Valeria Filippello is a Principal Computational Linguist for SDL, a leading translation technology company. This presentation, an Introduction to Statistical Machine Translation, Post-Editing and AdaptiveMT, was an NSS Careers and Networking Event, organised jointly by the School of Modern languages (MLANG), Cardiff University, and ITI Cymru Wales.
Valeria has spent 10 years in her role, her primary task being to test and develop machine translation (MT) and also to train translators in the use of MT. She is a trained translator and interpreter.
Why the need for MT?
- Ability to handle content explosion – for example the launch of a new mobile phone is done very quickly and there needs to be quick translations done for any product release
- Reduced production costs
- Faster throughput
- Greater industry acceptance
There is also a greater consumer acceptance of MT. An estimated 75% of web users use free MT tools due to the greater accessibility and integration of MT solutions.
93% of these MT users use it to understand English. Over 90% are non-English speakers.
Valeria went on to describe the different types of MT technologies…
There is RBMT – Rules-based Machine Translation – the Engine consists of a set of rules, each written by a linguist.
RBMT is time-consuming and it’s application is limited.
There is SMT – Statistical Machine Translation – on the basis of a large set of examples, the engine learns translation rules for itself.
Also, there is Hybrid MT which is any combination of SMT and RBMT Technology.
SMT involves a large database where ‘the system “learns” how to translate by analysing statistical relationships between source and target data.’
The Pros and Cons of SMT
- Once the learning system is in place, developing new engines is a quick process
- Translations are relatively fluent and show some context-sensitivity
- Needs large databases of good quality to be feasible
- engine cannot be influenced directly
- little control on terminology
SMT provides solutions for Post-Editing (PE). Post-editing is an ‘en vogue’ category of employment for translators these days.

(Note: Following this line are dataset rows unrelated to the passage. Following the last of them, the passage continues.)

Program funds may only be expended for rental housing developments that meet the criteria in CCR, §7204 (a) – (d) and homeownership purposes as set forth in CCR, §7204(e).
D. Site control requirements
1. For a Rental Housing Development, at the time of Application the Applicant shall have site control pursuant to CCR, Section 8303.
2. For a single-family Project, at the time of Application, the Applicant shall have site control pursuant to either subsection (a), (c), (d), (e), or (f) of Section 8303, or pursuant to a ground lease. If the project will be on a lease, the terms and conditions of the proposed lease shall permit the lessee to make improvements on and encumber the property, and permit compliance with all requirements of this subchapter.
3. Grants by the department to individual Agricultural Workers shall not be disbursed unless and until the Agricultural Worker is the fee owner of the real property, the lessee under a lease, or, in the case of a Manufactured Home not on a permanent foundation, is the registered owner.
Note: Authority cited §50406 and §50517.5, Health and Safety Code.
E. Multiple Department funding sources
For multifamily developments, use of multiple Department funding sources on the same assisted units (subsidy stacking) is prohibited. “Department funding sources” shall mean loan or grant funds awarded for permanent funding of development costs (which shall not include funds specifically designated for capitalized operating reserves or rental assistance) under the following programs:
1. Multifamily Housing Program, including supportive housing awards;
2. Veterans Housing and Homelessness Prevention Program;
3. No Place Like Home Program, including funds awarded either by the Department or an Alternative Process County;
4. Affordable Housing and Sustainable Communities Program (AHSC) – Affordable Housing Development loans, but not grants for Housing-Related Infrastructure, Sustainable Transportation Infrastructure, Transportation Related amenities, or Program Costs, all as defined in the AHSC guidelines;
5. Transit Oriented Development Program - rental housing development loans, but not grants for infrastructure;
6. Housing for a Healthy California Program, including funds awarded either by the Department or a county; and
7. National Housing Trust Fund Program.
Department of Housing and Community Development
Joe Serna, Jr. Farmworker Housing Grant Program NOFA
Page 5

PE is more and more accepted by translators.
PE needs to be sustainable in the long term
You need the right solution and a good PE process
There is a challenge in devising SMT solutions for Post-Editing.

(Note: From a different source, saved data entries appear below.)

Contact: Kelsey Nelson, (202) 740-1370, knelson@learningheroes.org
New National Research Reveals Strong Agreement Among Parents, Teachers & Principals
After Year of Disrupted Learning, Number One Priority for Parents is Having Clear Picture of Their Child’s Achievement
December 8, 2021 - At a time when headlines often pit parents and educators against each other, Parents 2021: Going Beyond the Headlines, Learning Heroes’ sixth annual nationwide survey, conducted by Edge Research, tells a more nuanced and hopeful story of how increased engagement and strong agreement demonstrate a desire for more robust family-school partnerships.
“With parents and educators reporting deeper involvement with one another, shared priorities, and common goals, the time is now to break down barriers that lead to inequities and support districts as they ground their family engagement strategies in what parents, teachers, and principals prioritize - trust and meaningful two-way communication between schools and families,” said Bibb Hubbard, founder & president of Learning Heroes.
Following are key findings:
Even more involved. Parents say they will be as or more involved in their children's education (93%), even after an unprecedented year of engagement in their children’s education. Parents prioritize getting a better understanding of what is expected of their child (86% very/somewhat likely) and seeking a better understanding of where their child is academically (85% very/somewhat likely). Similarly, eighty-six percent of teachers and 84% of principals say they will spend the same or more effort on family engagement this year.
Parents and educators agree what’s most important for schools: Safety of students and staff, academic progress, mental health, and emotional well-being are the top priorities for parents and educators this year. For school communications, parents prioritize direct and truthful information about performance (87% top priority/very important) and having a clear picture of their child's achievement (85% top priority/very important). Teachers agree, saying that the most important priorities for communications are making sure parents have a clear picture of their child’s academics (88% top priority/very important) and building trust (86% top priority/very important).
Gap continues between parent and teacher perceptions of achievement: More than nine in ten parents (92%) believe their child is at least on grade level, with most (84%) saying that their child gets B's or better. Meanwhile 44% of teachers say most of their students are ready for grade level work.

- Train translators to become efficient post-editors
- Retrain MT engines taking into account post-editors’ feedback
Here are some types of SMT solutions
- BASELINES eg. Google Translate
- VERTICALS – trained engines, exclusive for a domain-specific terminology
- CUSTOMISED ENGINES – a combination
Post-Editors’ feedback is essential:
- Important part of pE integration into a workflow
- feedback from qualified post-editors is invaluable to improve output quality.
There are key benefits of implementing a feedback process.
In understanding PE various theoreticians define:
- Human intervention for editing the output of a machine’s translation system.
Post-editing / Review
The review stage follows the PE phase. There are two types of PE:
- Post-editing to publishable quality (full PE)
- PE to understandable quality (light PE)
MT is a tool – it is important to understand when it is useful or not
What makes a good Post-Editor?
- Positive attitude to MT
- decent language skills as a translator
- knowledge of expected MT behaviour
- PE practice to achieve proficiency
In order to Post-Edit effectively one needs to understand that the aim of MT is to speed up work.
SDL, Valeria’s company has a Post-Editing Machine Translation Certification that is FREE for students.
Adaptive MT is innovative machine learning.
SMT systems are static. An Adaptive MT is an engine that learns interactively from the post-editors’ comments. Engines are personal. Google has Neural MT.
Adaptive MT can be very useful for freelancers.
Valeria’s talk was most interesting and covered an area of the translation industry in MT that I find most appealing. The event was well supported with plenty of staff and students in attendance from the university plus a large contingent of ITI Cymru Wales members.